A relatively small triangular bone graft is used, as the graft does not need to be as large as when a Salter osteotomy alone is performed. We have noted the difference in graft size required when a specific acetabular rotation procedure is selected, noting that a Salter procedure requires a relatively large triangular graft,20 a triple procedure requires a graft that is only half the size of that for a typical Salter procedure,32,37,38 with the Ganz acetabular osteotomy requiring no graft at all.40 The principle is that with rotation at 3 sites, iliac rotation is limited.
Once the graft has been placed, temporary Kirschner wires are used to position the acetabular fragment followed by image intensification analysis of acetabular position. The sourcil should be horizontal, and one can image the opposite hip to compare the position. The ischial spine should not be unusually prominent; as such prominence suggests iatrogenic acetabular retroversion. The femoral head should be well covered with a center-edge angle of approximately 30 degrees, but one should avoid excessive acetabular rotation, which might lead to protrusio acetabuli with a risk for late impingement.

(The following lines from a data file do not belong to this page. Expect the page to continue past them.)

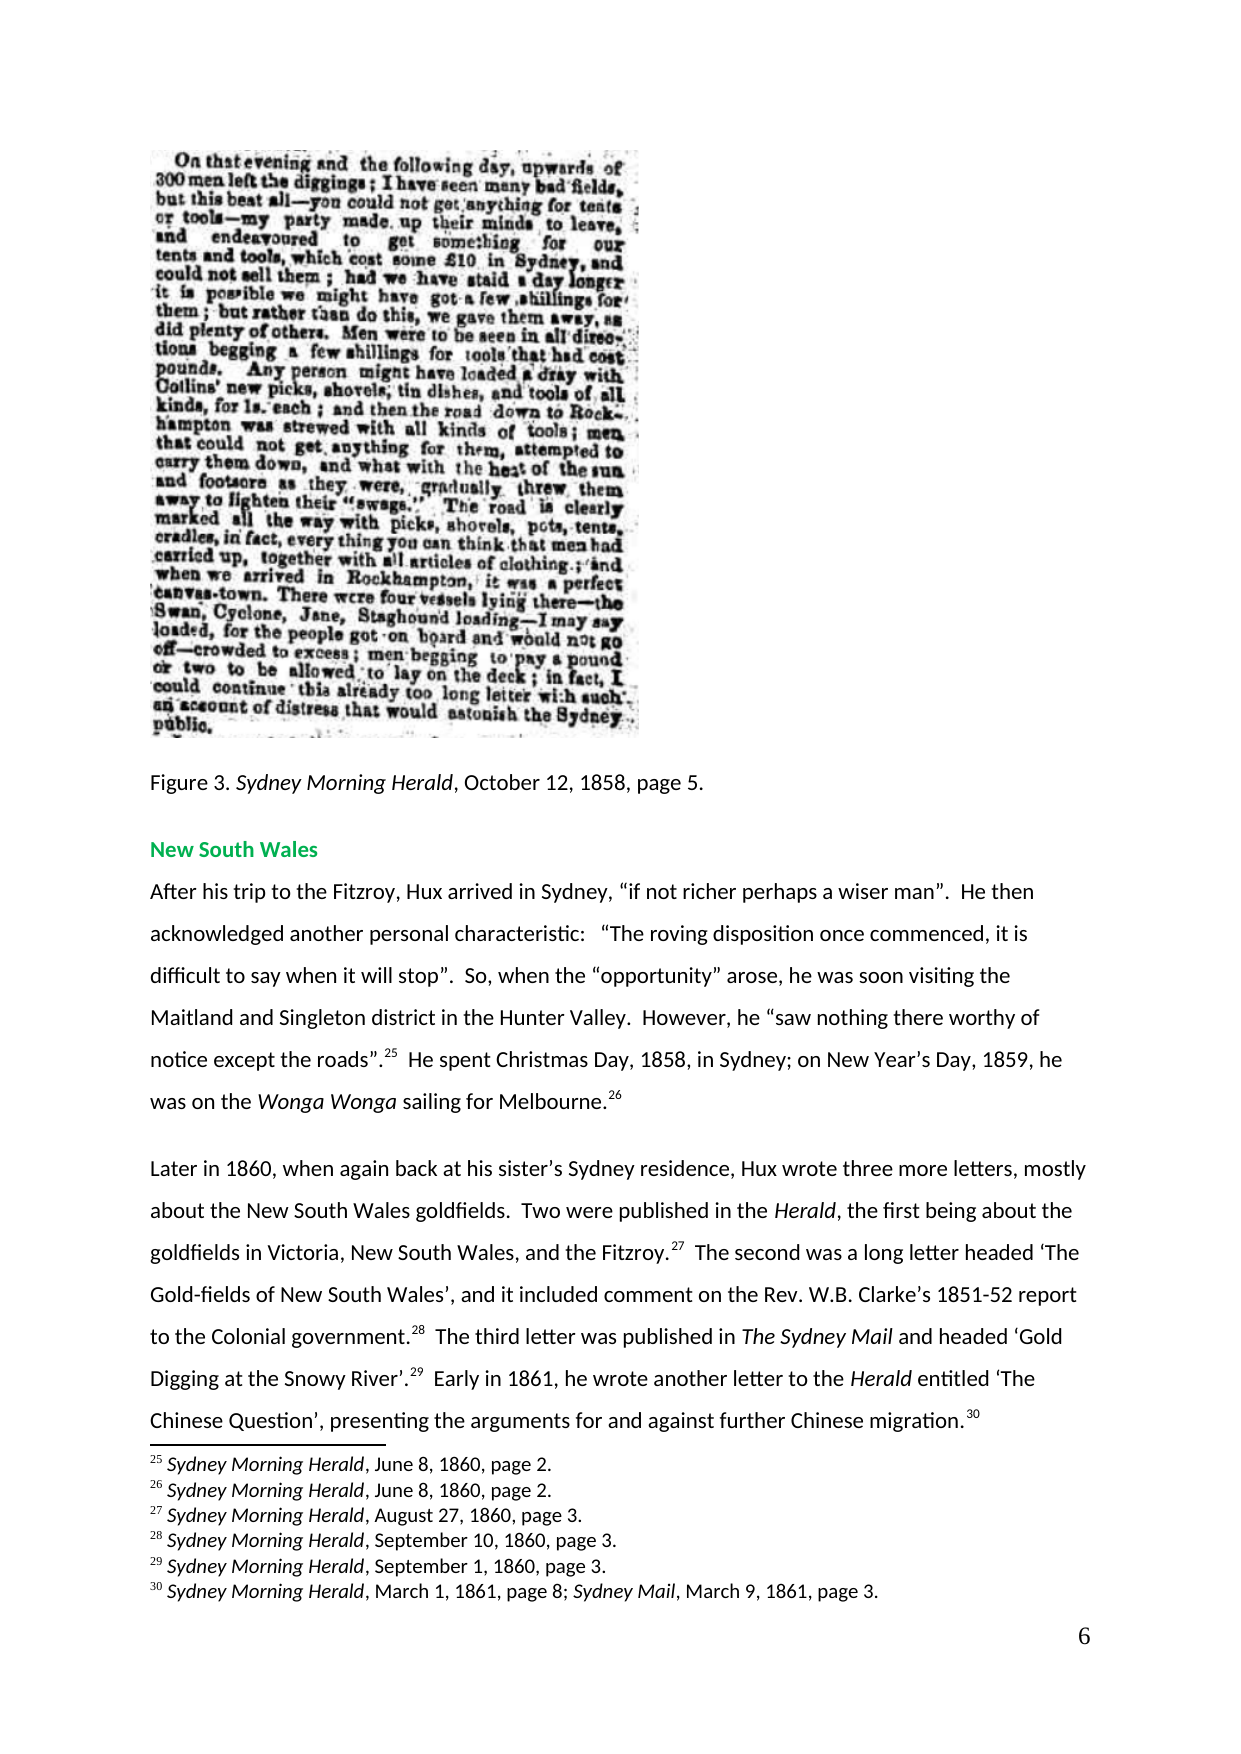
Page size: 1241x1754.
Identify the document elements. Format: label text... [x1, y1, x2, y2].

text New South Wales [150, 835, 1087, 863]
text After his trip to the Fitzroy, Hux arrived in Sydney, “if not richer perhaps a wiser man”. He then acknowledged another personal characteristic: “The roving disposition once commenced, it is difficult to say when it will stop”. So, when the “opportunity” arose, he was soon visiting the Maitland and Singleton district in the Hunter Valley. However, he “saw nothing there worthy of notice except the roads”. He spent Christmas Day, 1858, in Sydney; on New Year’s Day, 1859, he was on the Wonga Wonga sailing for Melbourne. [150, 877, 1087, 1115]
text Later in 1860, when again back at his sister’s Sydney residence, Hux wrote three more letters, mostly about the New South Wales goldfields. Two were published in the Herald, the first being about the goldfields in Victoria, New South Wales, and the Fitzroy. The second was a long letter headed ‘The Gold-fields of New South Wales’, and it included comment on the Rev. W.B. Clarke’s 1851-52 report to the Colonial government. The third letter was published in The Sydney Mail and headed ‘Gold Digging at the Snowy River’. Early in 1861, he wrote another letter to the Herald entitled ‘The Chinese Question’, presenting the arguments for and against further Chinese migration. [150, 1154, 1087, 1434]
text Figure 3. Sydney Morning Herald, October 12, 1858, page 5. [150, 768, 1087, 796]
picture [150, 150, 639, 738]
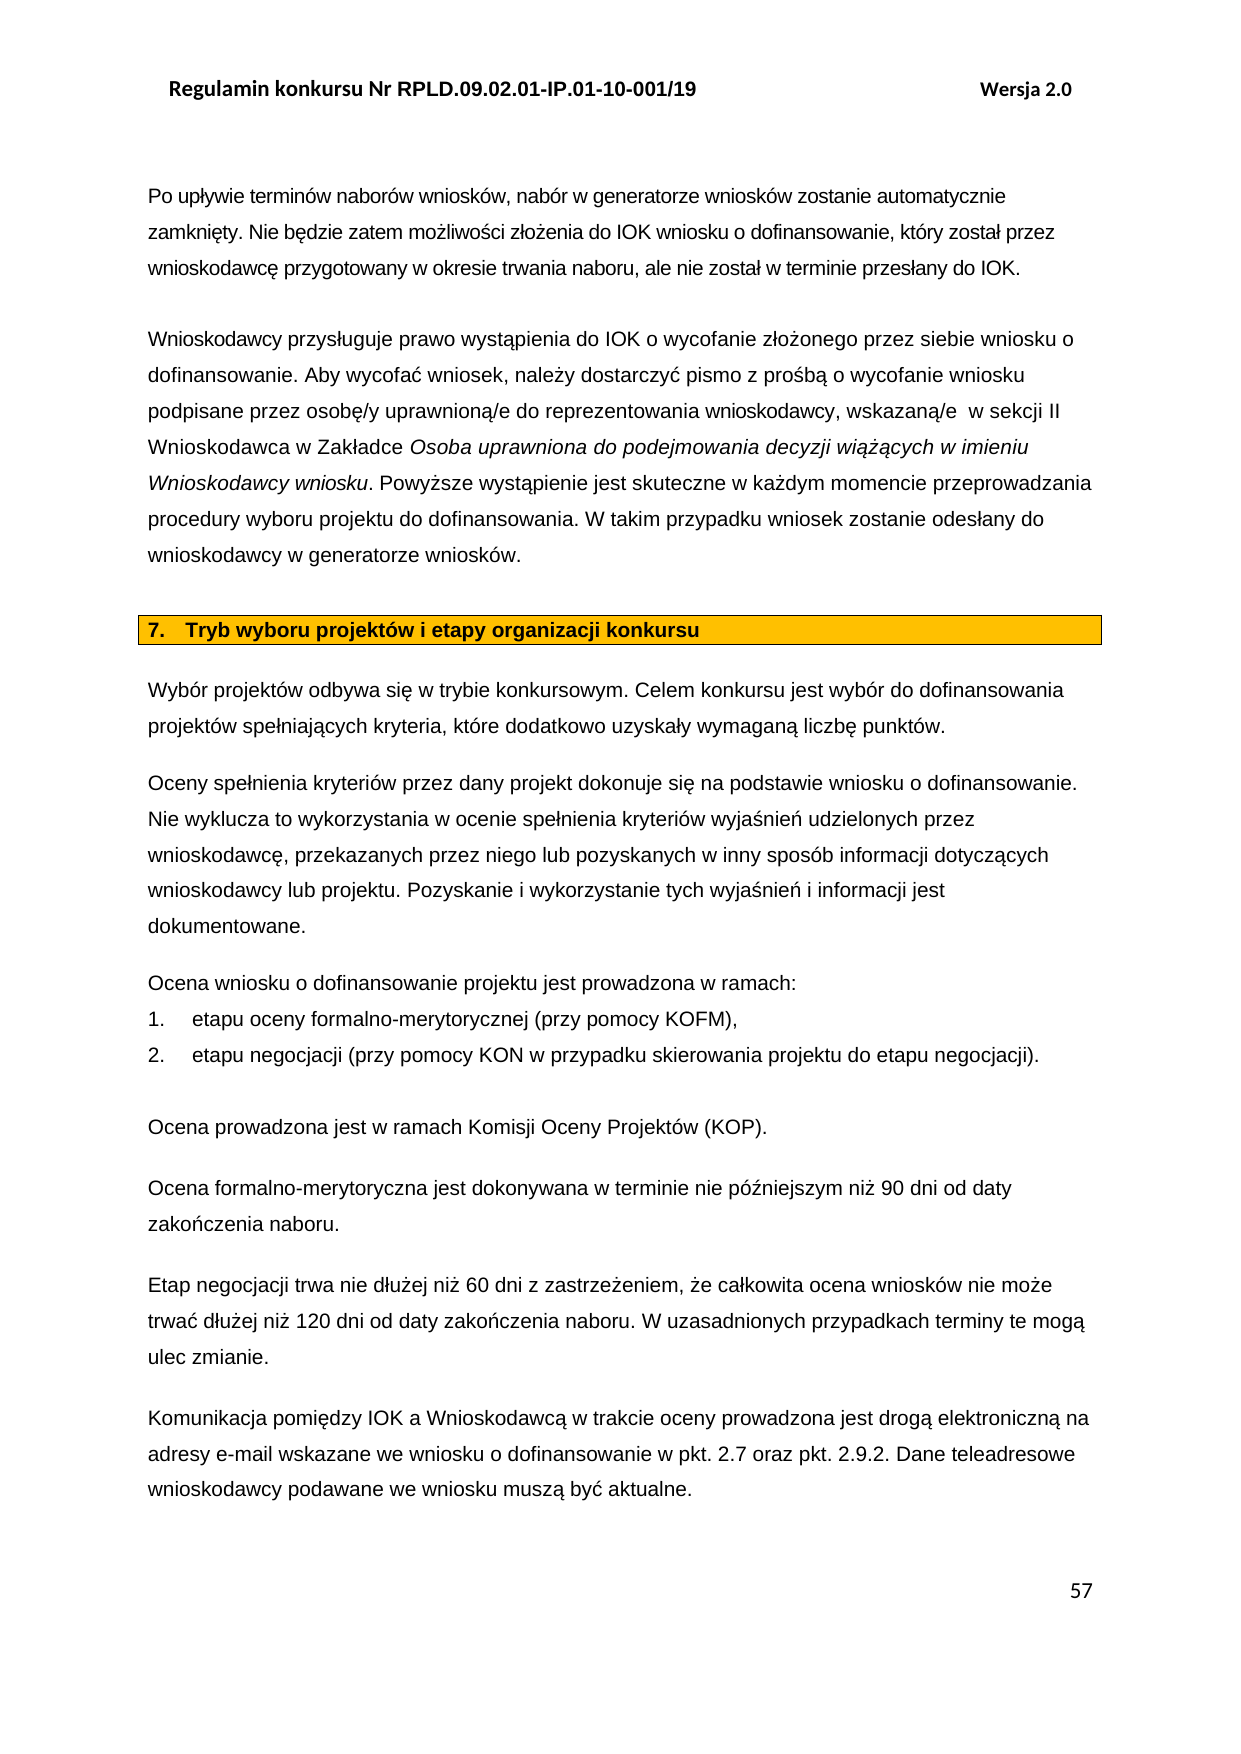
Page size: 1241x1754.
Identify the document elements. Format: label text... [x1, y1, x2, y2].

list etapu negocjacji (przy pomocy KON w przypadku skierowania projektu do etapu negocjacji). [148, 1043, 1093, 1067]
text Ocena formalno-merytoryczna jest dokonywana w terminie nie późniejszym niż 90 dni od daty zakończenia naboru. [148, 1176, 1093, 1236]
text Komunikacja pomiędzy IOK a Wnioskodawcą w trakcie oceny prowadzona jest drogą elektroniczną na adresy e-mail wskazane we wniosku o dofinansowanie w pkt. 2.7 oraz pkt. 2.9.2. Dane teleadresowe wnioskodawcy podawane we wniosku muszą być aktualne. [148, 1405, 1093, 1501]
list Tryb wyboru projektów i etapy organizacji konkursu [139, 616, 1101, 644]
text Wnioskodawcy przysługuje prawo wystąpienia do IOK o wycofanie złożonego przez siebie wniosku o dofinansowanie. Aby wycofać wniosek, należy dostarczyć pismo z prośbą o wycofanie wniosku podpisane przez osobę/y uprawnioną/e do reprezentowania wnioskodawcy, wskazaną/e w sekcji II Wnioskodawca w Zakładce Osoba uprawniona do podejmowania decyzji wiążących w imieniu Wnioskodawcy wniosku. Powyższe wystąpienie jest skuteczne w każdym momencie przeprowadzania procedury wyboru projektu do dofinansowania. W takim przypadku wniosek zostanie odesłany do wnioskodawcy w generatorze wniosków. [148, 327, 1093, 567]
text Ocena wniosku o dofinansowanie projektu jest prowadzona w ramach: [148, 971, 1093, 995]
text Ocena prowadzona jest w ramach Komisji Oceny Projektów (KOP). [148, 1115, 1093, 1139]
list etapu oceny formalno-merytorycznej (przy pomocy KOFM), [148, 1007, 1093, 1031]
text Etap negocjacji trwa nie dłużej niż 60 dni z zastrzeżeniem, że całkowita ocena wniosków nie może trwać dłużej niż 120 dni od daty zakończenia naboru. W uzasadnionych przypadkach terminy te mogą ulec zmianie. [148, 1273, 1093, 1368]
text Po upływie terminów naborów wniosków, nabór w generatorze wniosków zostanie automatycznie zamknięty. Nie będzie zatem możliwości złożenia do IOK wniosku o dofinansowanie, który został przez wnioskodawcę przygotowany w okresie trwania naboru, ale nie został w terminie przesłany do IOK. [148, 183, 1093, 279]
text Oceny spełnienia kryteriów przez dany projekt dokonuje się na podstawie wniosku o dofinansowanie. Nie wyklucza to wykorzystania w ocenie spełnienia kryteriów wyjaśnień udzielonych przez wnioskodawcę, przekazanych przez niego lub pozyskanych w inny sposób informacji dotyczących wnioskodawcy lub projektu. Pozyskanie i wykorzystanie tych wyjaśnień i informacji jest dokumentowane. [148, 771, 1093, 938]
text Wybór projektów odbywa się w trybie konkursowym. Celem konkursu jest wybór do dofinansowania projektów spełniających kryteria, które dodatkowo uzyskały wymaganą liczbę punktów. [148, 678, 1093, 738]
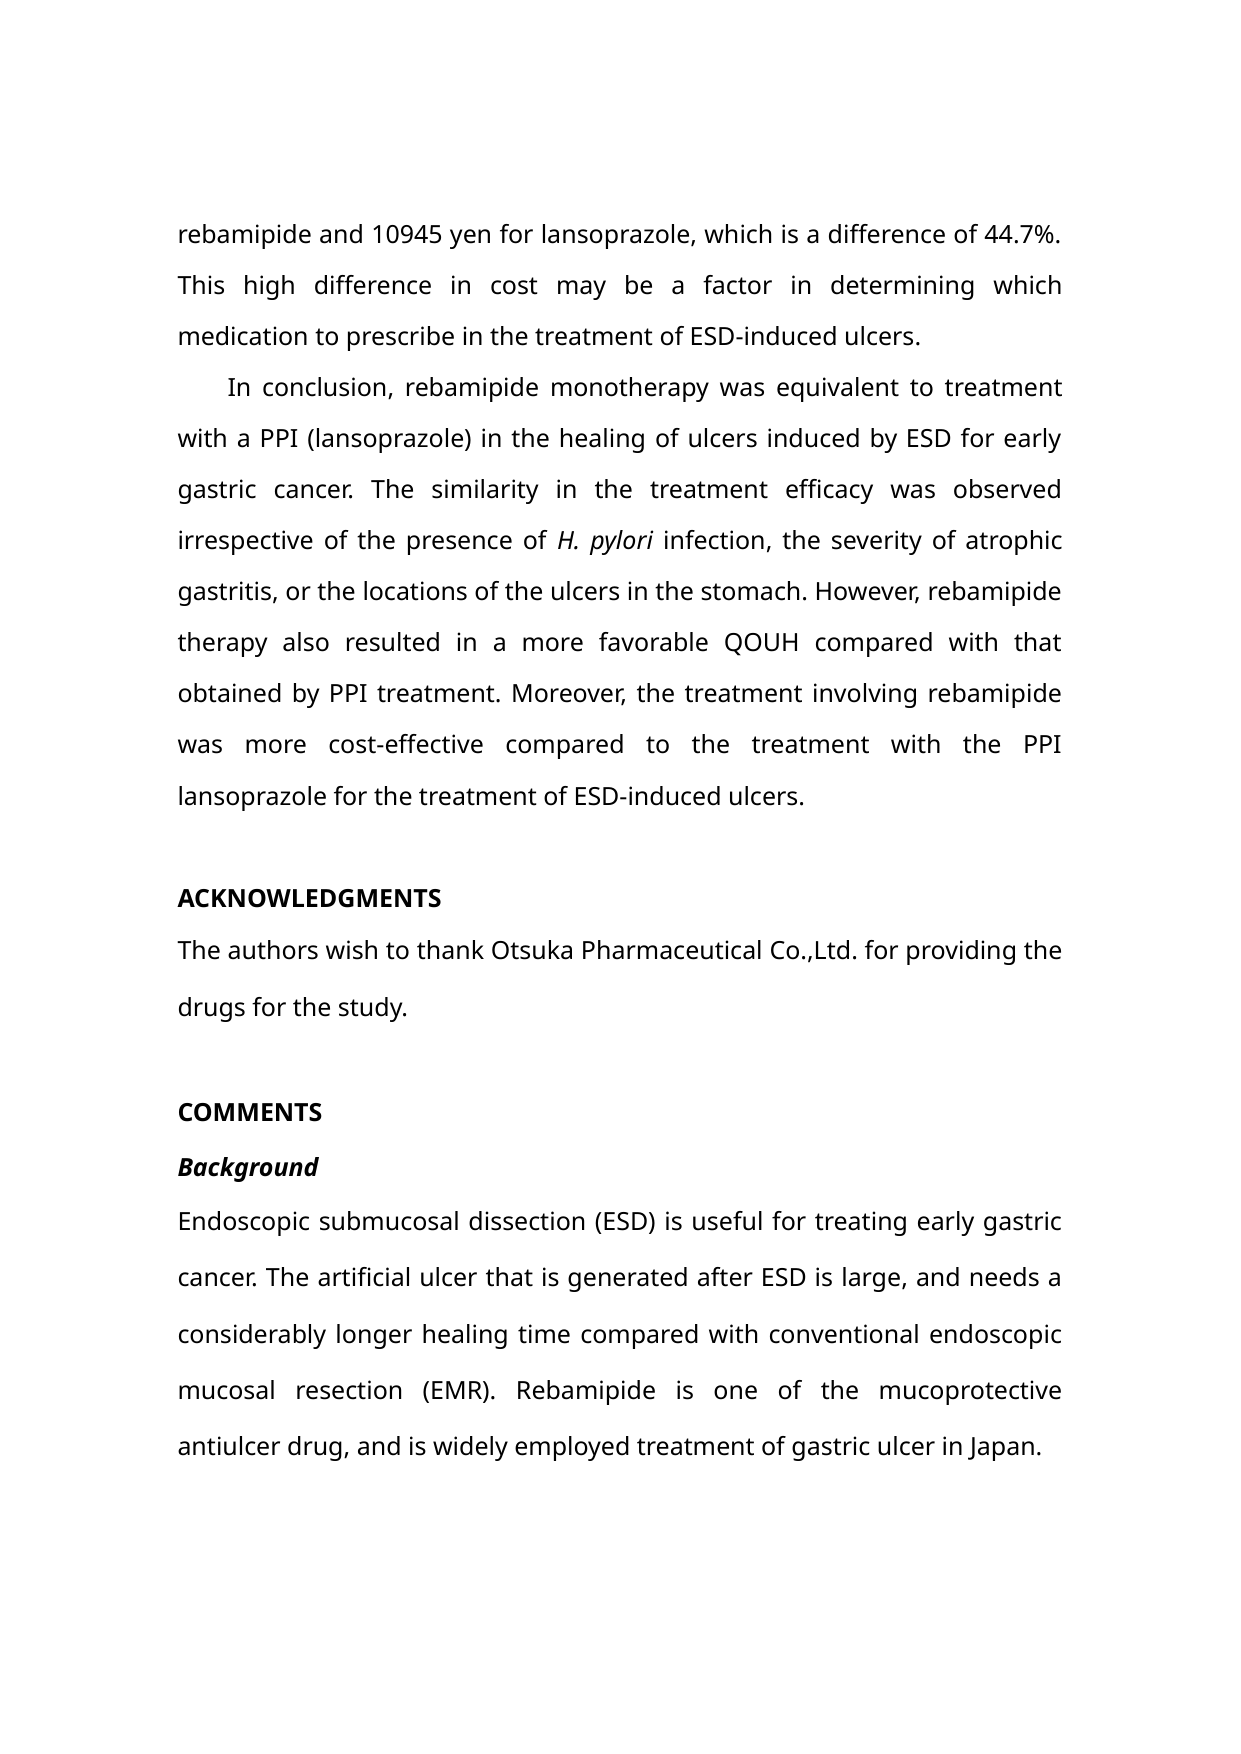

The osteotomy is then permanently fixed with threaded Kirschner wires or 4.5 mm diameter fully threaded A-O screws. Using fully threaded screws prevents excessive compression at the osteotomy site, which may cause you to lose coverage by pulling the distal fragment upward. In older children, one can use a screw to fix the pubic osteotomy or A-O reconstruction plate to avoid hip spica use. In younger children, we put the patient in a hip spica for 6 weeks to avoid the risk for pseudarthrosis.
Advanced containment methods provide a good option for treatment of Perthes disease in an older child with severe femoral head involvement. Combining proximal femoral osteotomy with Salter osteotomy seems a good choice for most centers, as children's orthopaedic surgeons are generally familiar with the procedures and can easily combine them.
Triple innominate osteotomy provides a progressively more attractive option, as it allows relatively complete coverage of the femoral head (unlike the Salter osteotomy) while avoiding the risks of VO of the femur. Other methods for older children with more severe head involvement include shelf acetabuloplasty,41 joint distraction,42 and femoral head and neck osteochondroplasty.43 Advanced containment methods for older LCP patients with severe involvement will continue to evolve, as we gain a further understanding of this fascinating orthopaedic disease.